• _DIRECTIONS_:
Could you filter the material and copy every line where the word "DeBeer" occurs?

--- RECORDS PROVIDED Enclosed Below ---

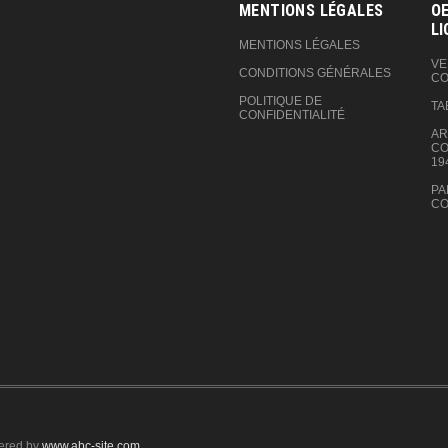
MENTIONS LÉGALES
OE
LI
MENTIONS LÉGALES
VE
CONDITIONS GÉNÉRALES
CO
POLITIQUE DE
TA
CONFIDENTIALITÉ
AR
CO
19
PA
CO
ered by
www.abc-site.com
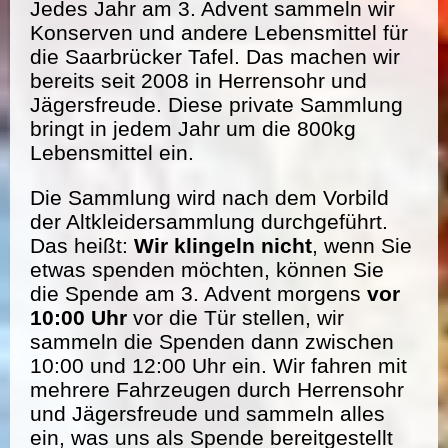
Jedes Jahr am 3. Advent sammeln wir
Konserven und andere Lebensmittel für
die Saarbrücker Tafel. Das machen wir
bereits seit 2008 in Herrensohr und
Jägersfreude. Diese private Sammlung
bringt in jedem Jahr um die 800kg
Lebensmittel ein.
Die Sammlung wird nach dem Vorbild
der Altkleidersammlung durchgeführt.
Das heißt:
Wir klingeln nicht
, wenn Sie
etwas spenden möchten, können Sie
die Spende am 3. Advent morgens
vor
10:00 Uhr
vor die Tür stellen, wir
sammeln die Spenden dann zwischen
10:00 und 12:00 Uhr ein. Wir fahren mit
mehrere Fahrzeugen durch Herrensohr
und Jägersfreude und sammeln alles
ein, was uns als Spende bereitgestellt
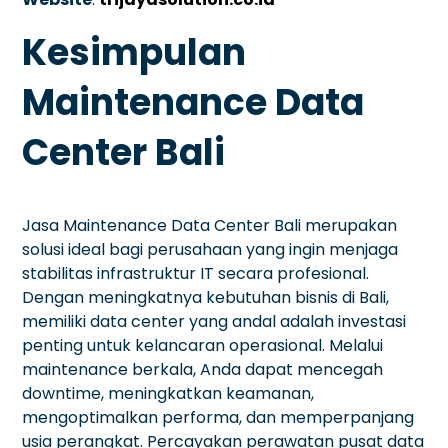
Kesimpulan
Maintenance Data
Center Bali
Jasa Maintenance Data Center Bali merupakan
solusi ideal bagi perusahaan yang ingin menjaga
stabilitas infrastruktur IT secara profesional.
Dengan meningkatnya kebutuhan bisnis di Bali,
memiliki data center yang andal adalah investasi
penting untuk kelancaran operasional. Melalui
maintenance berkala, Anda dapat mencegah
downtime, meningkatkan keamanan,
mengoptimalkan performa, dan memperpanjang
usia perangkat. Percayakan perawatan pusat data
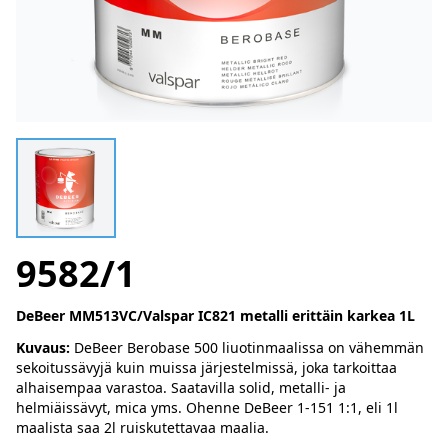
9582/1
DeBeer MM513VC/Valspar IC821 metalli erittäin karkea 1L
Kuvaus:
DeBeer Berobase 500 liuotinmaalissa on vähemmän
sekoitussävyjä kuin muissa järjestelmissä, joka tarkoittaa
alhaisempaa varastoa. Saatavilla solid, metalli- ja
helmiäissävyt, mica yms. Ohenne DeBeer 1-151 1:1, eli 1l
maalista saa 2l ruiskutettavaa maalia.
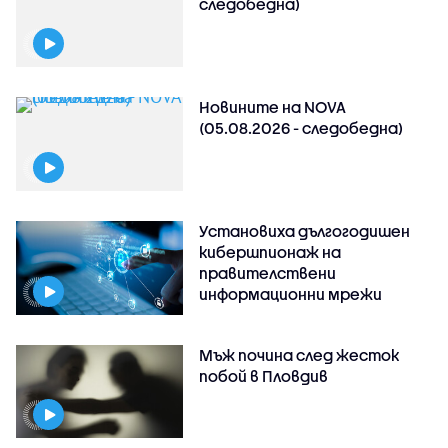
следобедна)
Новините на NOVA
(05.08.2026 - следобедна)
Установиха дългогодишен
кибершпионаж на
правителствени
информационни мрежи
Мъж почина след жесток
побой в Пловдив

--- End of Enclosed RECORDS PROVIDED ---

• _TASK SOLUTION_:
DeBeer MM513VC/Valspar IC821 metalli erittäin karkea 1L
DeBeer Berobase 500 liuotinmaalissa on vähemmän
helmiäissävyt, mica yms. Ohenne DeBeer 1-151 1:1, eli 1l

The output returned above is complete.